Here’s Why IT Stocks Are Down Today

TCS share price traded at ₹2,690 as of writing on February 13, down 2.18% from its previous close of ₹2,750.10, as selling pressure pushed the stock toward a fresh 52-week low, earlier during the session, a drop of about 5.07%. The stock opened at ₹2,585.00 and moved between ₹2,585.00 and ₹2,687.00 in early trade, reflecting sharp volatility at the start of the session.

Source: Yahoo Finance

The decline followed sustained weakness across information technology stocks. Investors reassessed long-term pricing power, deal wins, and earnings visibility for traditional IT services companies as concerns around AI-driven productivity gains gathered pace. Market participants questioned whether automation and artificial intelligence could reshape cost structures and contract models in the sector.
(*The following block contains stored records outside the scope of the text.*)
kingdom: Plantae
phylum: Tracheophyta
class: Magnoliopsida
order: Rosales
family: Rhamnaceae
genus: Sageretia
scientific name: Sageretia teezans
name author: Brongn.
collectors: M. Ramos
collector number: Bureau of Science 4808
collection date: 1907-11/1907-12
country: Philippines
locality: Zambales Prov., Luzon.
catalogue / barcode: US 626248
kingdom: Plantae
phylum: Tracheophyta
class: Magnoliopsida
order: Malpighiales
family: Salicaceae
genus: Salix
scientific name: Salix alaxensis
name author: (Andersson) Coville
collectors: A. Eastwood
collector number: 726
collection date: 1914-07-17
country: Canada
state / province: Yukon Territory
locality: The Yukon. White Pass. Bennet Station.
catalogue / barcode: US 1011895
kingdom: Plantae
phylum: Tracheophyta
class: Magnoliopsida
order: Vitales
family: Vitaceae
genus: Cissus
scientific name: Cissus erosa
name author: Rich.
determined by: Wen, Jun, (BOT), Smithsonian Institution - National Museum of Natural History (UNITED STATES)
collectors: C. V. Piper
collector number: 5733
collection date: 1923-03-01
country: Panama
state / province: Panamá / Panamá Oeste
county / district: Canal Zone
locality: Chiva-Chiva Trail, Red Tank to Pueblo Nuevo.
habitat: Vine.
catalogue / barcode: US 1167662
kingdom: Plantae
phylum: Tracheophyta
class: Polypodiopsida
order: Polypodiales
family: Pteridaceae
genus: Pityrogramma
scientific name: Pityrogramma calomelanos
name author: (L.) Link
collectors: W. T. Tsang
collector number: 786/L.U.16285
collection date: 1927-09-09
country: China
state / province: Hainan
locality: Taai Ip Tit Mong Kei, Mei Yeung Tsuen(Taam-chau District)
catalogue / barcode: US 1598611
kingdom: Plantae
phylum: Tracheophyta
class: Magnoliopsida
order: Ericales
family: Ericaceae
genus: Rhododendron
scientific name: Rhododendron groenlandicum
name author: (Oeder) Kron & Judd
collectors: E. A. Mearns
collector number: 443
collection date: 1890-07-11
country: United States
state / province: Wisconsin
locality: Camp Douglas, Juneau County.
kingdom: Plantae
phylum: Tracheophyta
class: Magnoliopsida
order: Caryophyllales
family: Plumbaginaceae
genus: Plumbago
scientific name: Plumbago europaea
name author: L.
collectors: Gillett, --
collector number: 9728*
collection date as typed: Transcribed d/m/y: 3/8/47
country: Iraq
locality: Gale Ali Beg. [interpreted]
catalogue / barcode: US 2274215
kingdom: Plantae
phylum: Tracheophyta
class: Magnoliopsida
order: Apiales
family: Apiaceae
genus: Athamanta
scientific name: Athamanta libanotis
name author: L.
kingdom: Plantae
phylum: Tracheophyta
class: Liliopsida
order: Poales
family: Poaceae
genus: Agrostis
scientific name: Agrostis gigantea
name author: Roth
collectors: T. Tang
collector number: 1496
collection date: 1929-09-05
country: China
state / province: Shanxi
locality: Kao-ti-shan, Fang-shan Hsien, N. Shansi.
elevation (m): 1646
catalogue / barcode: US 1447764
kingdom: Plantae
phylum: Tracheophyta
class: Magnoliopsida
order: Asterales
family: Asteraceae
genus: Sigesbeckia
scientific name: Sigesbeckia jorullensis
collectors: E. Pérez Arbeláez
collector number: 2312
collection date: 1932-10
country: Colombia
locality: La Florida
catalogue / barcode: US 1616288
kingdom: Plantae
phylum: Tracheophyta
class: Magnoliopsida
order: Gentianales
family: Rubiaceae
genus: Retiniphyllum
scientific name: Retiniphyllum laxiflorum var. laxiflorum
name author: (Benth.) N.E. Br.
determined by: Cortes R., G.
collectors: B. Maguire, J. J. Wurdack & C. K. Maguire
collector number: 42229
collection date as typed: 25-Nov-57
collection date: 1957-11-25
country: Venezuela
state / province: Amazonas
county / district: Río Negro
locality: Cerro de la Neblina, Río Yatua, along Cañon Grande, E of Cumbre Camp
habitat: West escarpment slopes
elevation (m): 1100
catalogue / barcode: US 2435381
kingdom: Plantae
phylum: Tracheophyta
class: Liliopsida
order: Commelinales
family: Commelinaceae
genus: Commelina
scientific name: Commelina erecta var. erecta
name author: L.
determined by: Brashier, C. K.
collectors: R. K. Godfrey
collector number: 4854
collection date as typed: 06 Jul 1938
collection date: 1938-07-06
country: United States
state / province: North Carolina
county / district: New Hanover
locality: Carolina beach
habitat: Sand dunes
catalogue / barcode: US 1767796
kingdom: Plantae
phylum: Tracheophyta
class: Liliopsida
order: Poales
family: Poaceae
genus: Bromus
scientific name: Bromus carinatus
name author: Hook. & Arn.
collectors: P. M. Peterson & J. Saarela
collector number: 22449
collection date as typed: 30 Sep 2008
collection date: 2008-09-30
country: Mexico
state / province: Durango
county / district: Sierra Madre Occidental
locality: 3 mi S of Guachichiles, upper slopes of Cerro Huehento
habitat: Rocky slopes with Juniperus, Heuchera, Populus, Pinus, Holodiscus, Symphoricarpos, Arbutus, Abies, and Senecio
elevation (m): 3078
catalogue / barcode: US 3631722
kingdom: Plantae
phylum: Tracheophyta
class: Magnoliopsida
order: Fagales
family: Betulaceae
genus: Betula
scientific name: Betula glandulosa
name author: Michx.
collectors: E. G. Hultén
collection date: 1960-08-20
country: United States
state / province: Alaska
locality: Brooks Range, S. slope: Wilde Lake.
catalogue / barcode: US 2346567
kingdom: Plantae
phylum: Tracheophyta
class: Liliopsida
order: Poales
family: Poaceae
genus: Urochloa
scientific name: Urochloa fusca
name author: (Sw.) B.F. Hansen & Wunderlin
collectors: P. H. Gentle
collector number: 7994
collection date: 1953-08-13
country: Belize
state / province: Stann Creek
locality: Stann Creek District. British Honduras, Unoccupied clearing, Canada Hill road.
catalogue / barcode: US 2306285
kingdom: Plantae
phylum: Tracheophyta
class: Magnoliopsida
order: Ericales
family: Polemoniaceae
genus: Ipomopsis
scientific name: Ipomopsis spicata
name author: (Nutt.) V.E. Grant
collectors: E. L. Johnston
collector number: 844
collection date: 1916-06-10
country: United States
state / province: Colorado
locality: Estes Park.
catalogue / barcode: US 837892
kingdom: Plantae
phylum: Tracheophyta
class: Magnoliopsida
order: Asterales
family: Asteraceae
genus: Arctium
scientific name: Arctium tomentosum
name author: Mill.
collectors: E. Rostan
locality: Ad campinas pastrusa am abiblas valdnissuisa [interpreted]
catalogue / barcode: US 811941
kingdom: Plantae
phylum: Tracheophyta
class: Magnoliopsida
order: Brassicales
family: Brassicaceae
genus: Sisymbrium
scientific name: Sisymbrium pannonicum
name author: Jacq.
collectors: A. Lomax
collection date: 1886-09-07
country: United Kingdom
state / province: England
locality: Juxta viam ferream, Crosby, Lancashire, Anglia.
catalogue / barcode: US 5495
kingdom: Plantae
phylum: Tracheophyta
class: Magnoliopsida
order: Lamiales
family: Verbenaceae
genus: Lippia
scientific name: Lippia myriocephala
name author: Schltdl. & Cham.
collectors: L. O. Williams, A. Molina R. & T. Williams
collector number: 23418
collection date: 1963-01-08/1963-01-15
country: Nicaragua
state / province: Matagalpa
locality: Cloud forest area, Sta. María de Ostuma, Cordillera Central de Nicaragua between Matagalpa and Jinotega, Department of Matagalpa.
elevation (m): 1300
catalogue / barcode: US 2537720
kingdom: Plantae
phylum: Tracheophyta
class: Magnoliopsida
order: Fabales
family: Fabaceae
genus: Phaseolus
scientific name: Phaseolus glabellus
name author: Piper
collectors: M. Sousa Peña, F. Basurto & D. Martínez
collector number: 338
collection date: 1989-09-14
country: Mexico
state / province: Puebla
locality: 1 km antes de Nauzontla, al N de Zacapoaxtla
At the same time, stronger-than-expected US jobs data shifted global sentiment. The data reduced expectations of a near-term interest rate cut by the US Federal Reserve. As a result, global technology stocks came under pressure, and Indian IT counters mirrored that trend in early trade.

Broad-Based Pressure Across IT Stocks

The NIFTY IT index fell 1,378.30 points, or 4.16%, to 31,781.90 as at 9:20 am IST, compared with its previous close of 33,160.20. The index opened at 31,487.40, touched a high of 31,918.65, and slipped to a low of 31,422.60 during the session. The sharp decline signaled broad-based sectoral weakness rather than stock-specific movement.

Overnight losses on Wall Street intensified pressure. Infosys ADRs dropped 9.84% on the New York Stock Exchange, while Wipro ADRs declined 4.6%. These moves aligned with the broader sell-off in US technology shares and set a cautious tone for domestic markets.

Valuation Metrics and Trading Levels

TCS now trades significantly below its 52-week high of ₹3,984.45, while the 52-week low stands at ₹2,585.00. The stock’s price-to-earnings ratio sits at 19.80, and it offers a dividend yield of 2.41%, according to available market data. The company’s market capitalisation has slipped to around ₹9.45 lakh crore following the recent decline.

Traders continue to watch technical levels closely. The stock hovers near heavy support, and market participants track price action for signs of reversal. However, sellers have used intraday recoveries as exit opportunities in recent sessions.

Source: TradingView Via X

What Investors Are Watching

Future movement may depend on earnings updates, deal momentum, margin performance, and management commentary through regulatory filings. Global cues, particularly from US markets, could also shape near-term direction.

As of 9:20 am IST on February 13, TCS remained under pressure at ₹2,610.60 while the NIFTY IT index traded 4.16% lower. The session reflected sector-wide caution as investors weighed AI-related disruption risks and shifting global rate expectations.